The final regulations permit the secretary of Health and Human Services to gather and share a wide variety of claims data, including pieces of information such as the patient’s date of birth and gender, the date care was provided, the identity of the Part D sponsor and Part D plan, the date the claim was paid, the identity of the pharmacy that filled the prescription, and an indication of whether the patient has reached the “donut hole.”
The donut hole is the gap between a Part D plan’s routine coverage limit and the start of catastrophic prescription benefits.
The final rule requires HHS to take steps to protect personal information.
But HHS will be able share the data with researchers in such a way that, in some cases, the researchers will be able to correlate drug plan claims information for specific patients with Medicare Part A hospitalization claims and Medicare Part B physician and outpatient services claims for the same patients.
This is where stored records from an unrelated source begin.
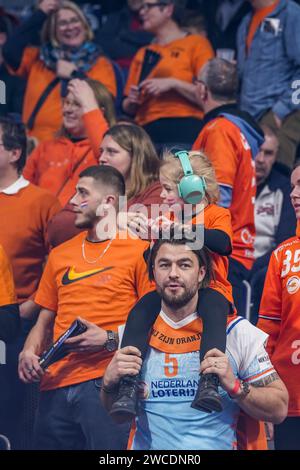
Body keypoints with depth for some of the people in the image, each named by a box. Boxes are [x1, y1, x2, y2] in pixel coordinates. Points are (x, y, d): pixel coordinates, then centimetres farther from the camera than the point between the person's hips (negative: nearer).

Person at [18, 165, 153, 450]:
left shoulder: (138, 250, 0)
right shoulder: (60, 255, 18)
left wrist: (110, 339, -14)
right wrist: (29, 351, 4)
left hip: (106, 381, -5)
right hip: (55, 387, 5)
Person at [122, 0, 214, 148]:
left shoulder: (196, 43, 6)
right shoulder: (142, 54, 22)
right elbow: (128, 108, 25)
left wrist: (173, 83, -12)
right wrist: (131, 101, 3)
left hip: (183, 131, -5)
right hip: (146, 132, 5)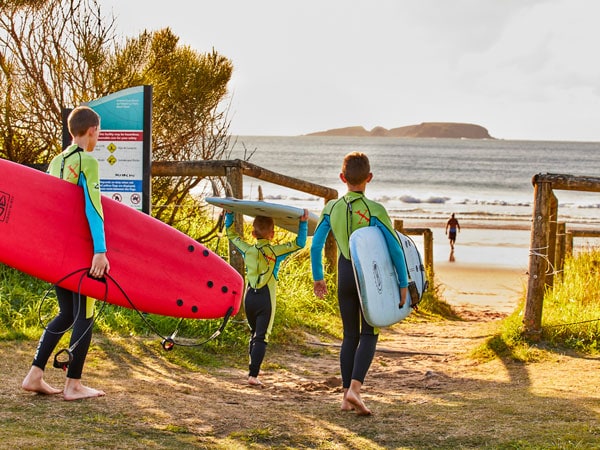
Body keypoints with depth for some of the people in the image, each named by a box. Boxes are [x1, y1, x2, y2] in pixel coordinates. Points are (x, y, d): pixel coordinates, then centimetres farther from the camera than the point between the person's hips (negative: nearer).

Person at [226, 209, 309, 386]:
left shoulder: (247, 250, 2)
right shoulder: (276, 252, -8)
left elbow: (231, 234, 17)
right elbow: (299, 243, -8)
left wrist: (229, 215, 23)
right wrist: (303, 222, -9)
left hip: (249, 297, 4)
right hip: (266, 299, -4)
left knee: (254, 333, 21)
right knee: (261, 337, -5)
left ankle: (253, 368, 26)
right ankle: (253, 375, -13)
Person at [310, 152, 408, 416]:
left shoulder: (331, 208, -2)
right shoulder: (375, 211, -14)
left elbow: (315, 245, 1)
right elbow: (395, 249, -14)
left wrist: (318, 278, 13)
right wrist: (403, 284, -6)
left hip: (345, 276, 4)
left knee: (350, 335, 13)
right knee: (368, 335, 4)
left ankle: (346, 395, 12)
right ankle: (355, 388, -14)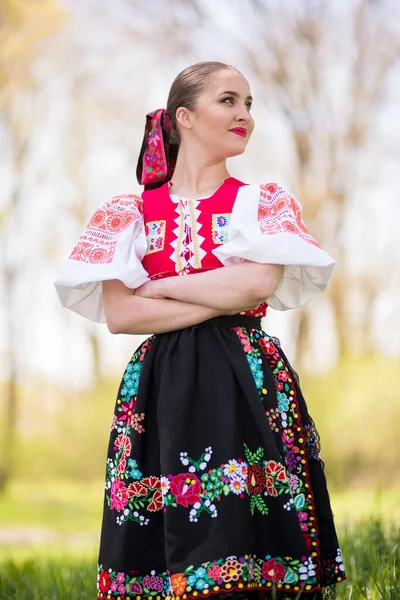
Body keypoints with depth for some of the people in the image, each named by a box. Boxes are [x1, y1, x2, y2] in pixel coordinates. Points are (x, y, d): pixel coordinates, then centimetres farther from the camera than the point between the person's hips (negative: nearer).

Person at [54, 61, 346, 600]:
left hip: (248, 391, 0)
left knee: (242, 534, -7)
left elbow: (259, 282, -9)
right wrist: (222, 300, -6)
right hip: (162, 396, 1)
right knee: (162, 546, -2)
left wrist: (160, 287, -4)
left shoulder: (262, 204, 10)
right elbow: (117, 314, -3)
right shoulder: (132, 212, 10)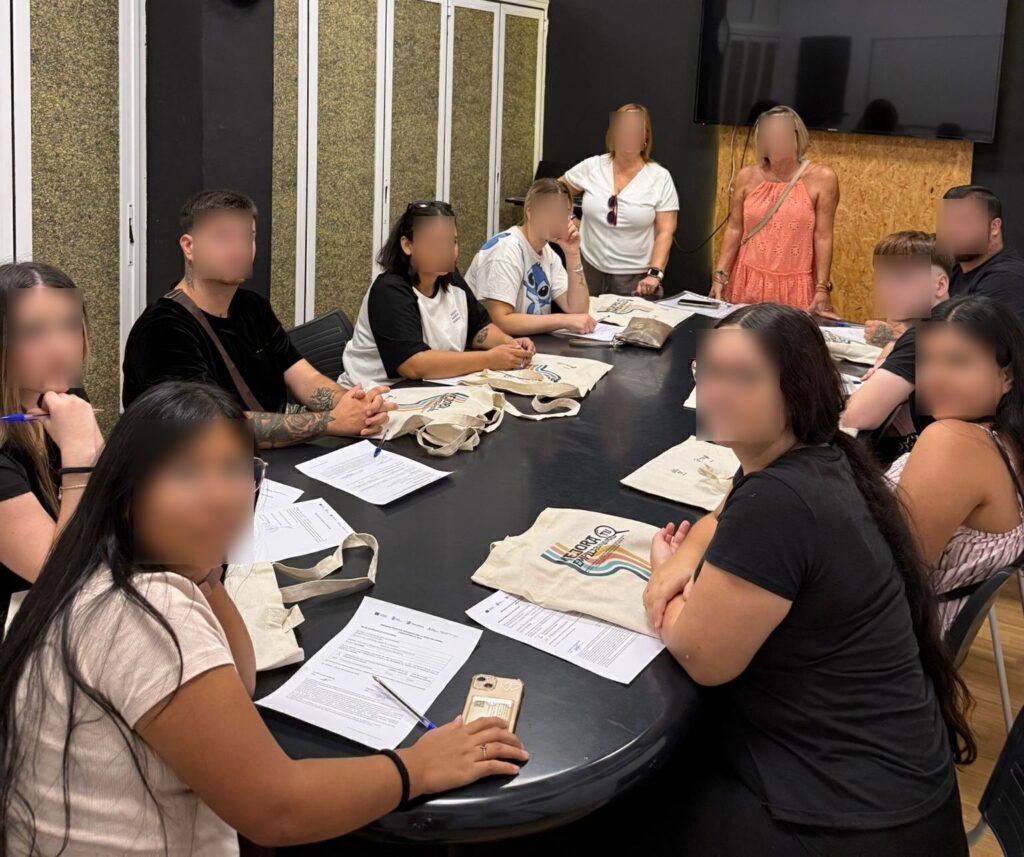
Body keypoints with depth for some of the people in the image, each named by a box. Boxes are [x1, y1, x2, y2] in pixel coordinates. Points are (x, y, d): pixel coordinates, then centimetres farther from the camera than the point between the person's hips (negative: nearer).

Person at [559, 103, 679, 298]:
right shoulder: (591, 167, 2)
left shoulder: (660, 177, -4)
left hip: (635, 277, -2)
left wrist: (654, 274, -16)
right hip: (589, 270, 2)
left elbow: (665, 232, -7)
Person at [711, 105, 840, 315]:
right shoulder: (748, 177, 3)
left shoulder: (821, 178, -5)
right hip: (748, 283, 2)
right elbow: (734, 229, 6)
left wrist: (822, 289, -9)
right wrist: (719, 276, 0)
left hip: (795, 287, -2)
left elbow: (823, 237, -6)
Combining the claims data “will enable the secretary to analyze the prescription drug utilization of chronically ill patients over time, and determine whether increases in prescription utilization do, in fact, result in fewer hospitalizations,” officials write in the preamble.
Congress created the Part D program, in the Medicare Prescription Drug, Improvement and Modernization Act of 2003, partly to see whether some Medicare patients were ending up in the hospital because they could not afford the drugs used in preventive care efforts, officials write.